OBJECTIVE To assess outcome and prognostic factors for survival of adults with Ewings sarcoma/primitive neuroectodermal tumor (PNET). BACKGROUND Ewings sarcoma/PNET is a disease of childhood rarely seen in adults. Accordingly, there is a relative paucity of published literature pertaining to outcome for adults with this disease. METHODS Between 1979 and 1996, 37 patients with newly diagnosed Ewings sarcoma/PNET were evaluated and treated at the Adult Sarcoma Program at Dana-Farber Cancer Institute and Brigham & Womens Hospital. Twenty-six patients had localized disease at presentation and 11 had metastatic disease. All but two patients received multiagent chemotherapy. Local treatment consisted of surgery (7 patients), surgery and radiation therapy (19), radiation therapy (6), or no local treatment (5). Median follow-up for living patients was 100 months (range 8 to 199). RESULTS The 5-year survival rate for the group overall was 37%+/-9%. The 5-year local control rate was 85%+/-7%. Significant favorable predictors for survival on univariate analysis included localized disease at presentation, primary origin in bone, primary size <8 cm, and a favorable objective response to chemotherapy. Patients with localized disease had a 5-year survival rate of 49%+/-11% compared with 0% for those with metastatic disease at presentation.
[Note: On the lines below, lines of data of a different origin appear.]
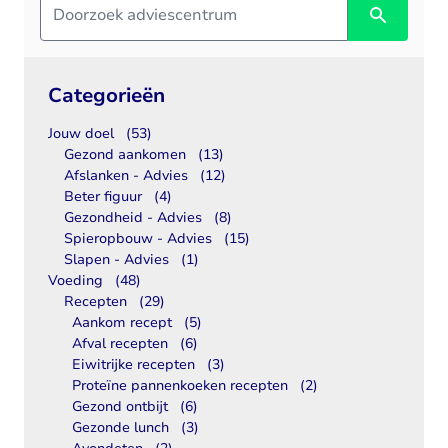
Categorieën
Jouw doel
(53)
Gezond aankomen
(13)
Afslanken - Advies
(12)
Beter figuur
(4)
Gezondheid - Advies
(8)
Spieropbouw - Advies
(15)
Slapen - Advies
(1)
Voeding
(48)
Recepten
(29)
Aankom recept
(5)
Afval recepten
(6)
Eiwitrijke recepten
(3)
Proteïne pannenkoeken recepten
(2)
Gezond ontbijt
(6)
Gezonde lunch
(3)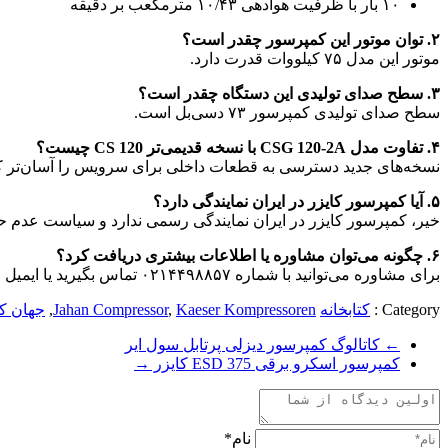
۱۰ بار با ظرفیت هوادهی ۱۰/۴۳ مترمکعب بر دقیقه
۲. توان موتور این کمپرسور چقدر است؟
موتور این مدل ۷۵ کیلووات قدرت دارد.
۳. سطح صدای تولیدی این دستگاه چقدر است؟
سطح صدای تولیدی کمپرسور ۷۳ دسی‌بل است.
۴. تفاوت مدل CSG 120-2A با نسخه قدیمی‌تر CS 120 چیست؟
نسخه‌های جدید دسترسی به قطعات داخلی برای سرویس را آسان‌تر کرده‌اند. درهای کم
۵. آیا کمپرسور کایزر در ایران نمایندگی دارد؟
خیر، کمپرسور کایزر در ایران نمایندگی رسمی ندارد و سیاست عدم حضور در بازار ایر
۶. چگونه می‌توان مشاوره یا اطلاعات بیشتری دریافت کرد؟
برای مشاوره می‌توانید با شماره‌ ۰۲۱۴۴۹۸۸۵۷ تماس بگیرید یا ایمیل خود را به آدرس
Category :
کتابخانه
Kaeser Kompressoren
,
Jahan Compressor
,
جهان ک
←
کاتالوگ کمپرسور دیزلی پرتابل سول ایر
کمپرسور اسکرو برقی ESD 375 کایزر
→
نام*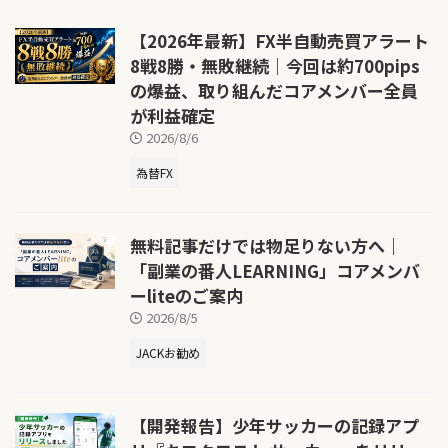
【2026年最新】FX半自動売買アラート
8戦8勝・無敗継続｜今回は約700pips
の爆益、取り組んだコアメンバー全員
が利益確定
2026/8/6
為替FX
無料記事だけでは物足りない方へ｜
「副業の番人LEARNING」コアメンバ
ーliteのご案内
2026/8/5
JACKお勧め
【開発報告】少年サッカーの記録アプ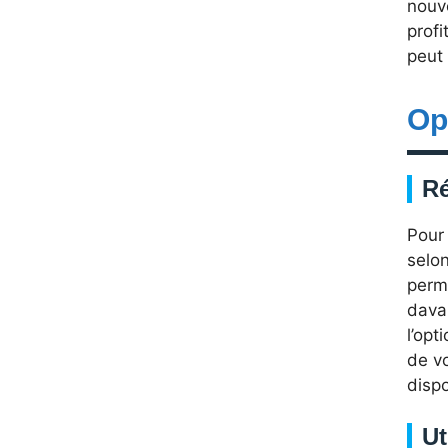
nouv
profi
peut 
Op
Ré
Pour
selon
perm
davan
l’opt
de v
dispo
Ut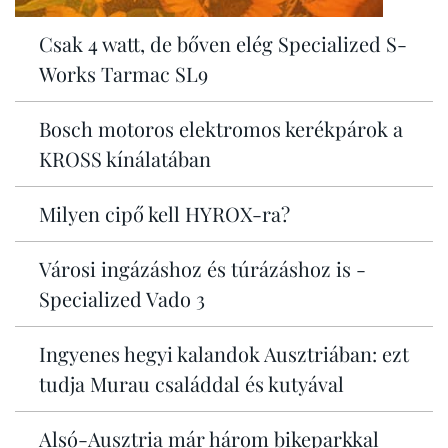
Csak 4 watt, de bőven elég Specialized S-
Works Tarmac SL9
Bosch motoros elektromos kerékpárok a
KROSS kínálatában
Milyen cipő kell HYROX-ra?
Városi ingázáshoz és túrázáshoz is -
Specialized Vado 3
Ingyenes hegyi kalandok Ausztriában: ezt
tudja Murau családdal és kutyával
Alsó-Ausztria már három bikeparkkal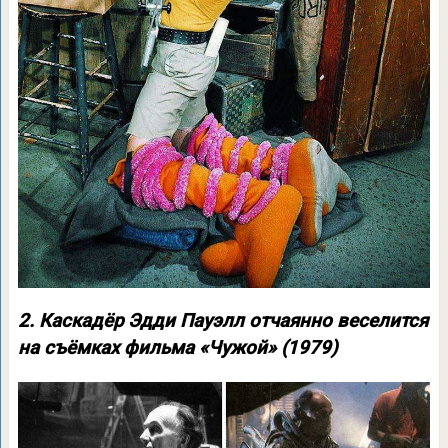
2. Каскадёр Эдди Пауэлл отчаянно веселится
на съёмках фильма «Чужой» (1979)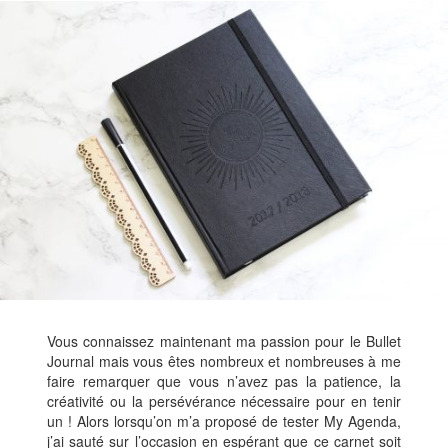
Vous connaissez maintenant ma passion pour le Bullet
Journal mais vous êtes nombreux et nombreuses à me
faire remarquer que vous n’avez pas la patience, la
créativité ou la persévérance nécessaire pour en tenir
un ! Alors lorsqu’on m’a proposé de tester My Agenda,
j’ai sauté sur l’occasion en espérant que ce carnet soit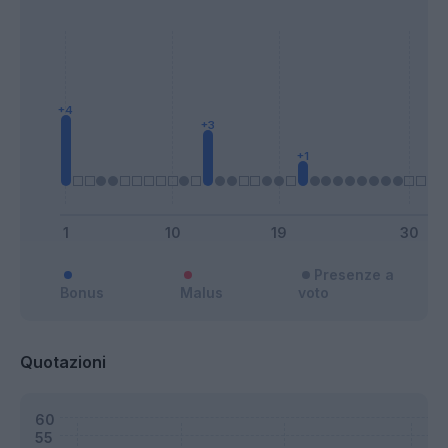
Presenze a
Bonus
Malus
voto
Quotazioni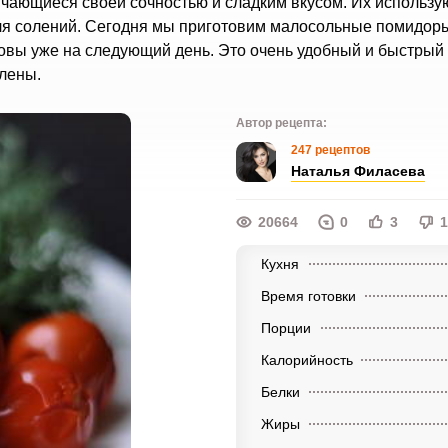
чающиеся своей сочностью и сладким вкусом. Их использу
для солений. Сегодня мы приготовим малосольные помидоры
товы уже на следующий день. Это очень удобный и быстрый
влены.
Автор рецепта:
247 рецептов
Наталья Филасева
20664
0
3
1
Кухня
Время готовки
Порции
Калорийность
Белки
Жиры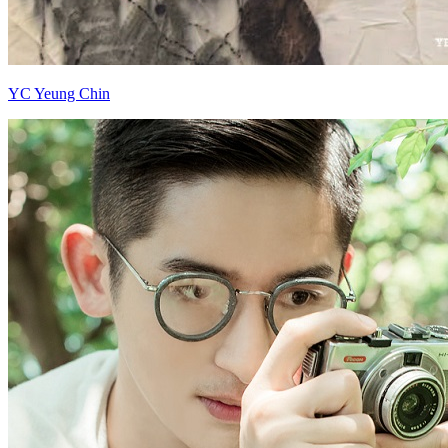
YC Yeung Chin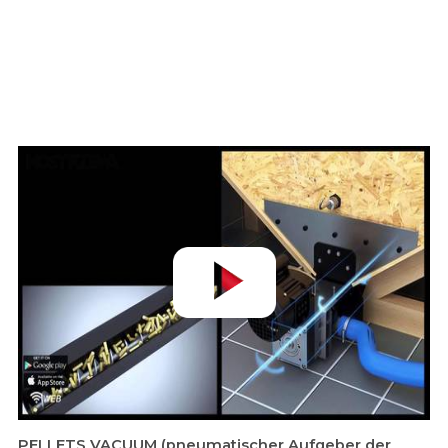
PELLETS VACUUM (pneumatischer Aufgeber der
Multivariate analysis showed three significant independent predictors for death: metastatic disease at presentation, primary origin in extraosseous tissue versus bone, and age 26 years or older. CONCLUSION Adult patients with Ewings sarcoma/PNET at highest risk for death are those who are older than 26 years and have metastatic disease or an extraosseous primary tumor. The development of novel therapies should target these high-risk groups.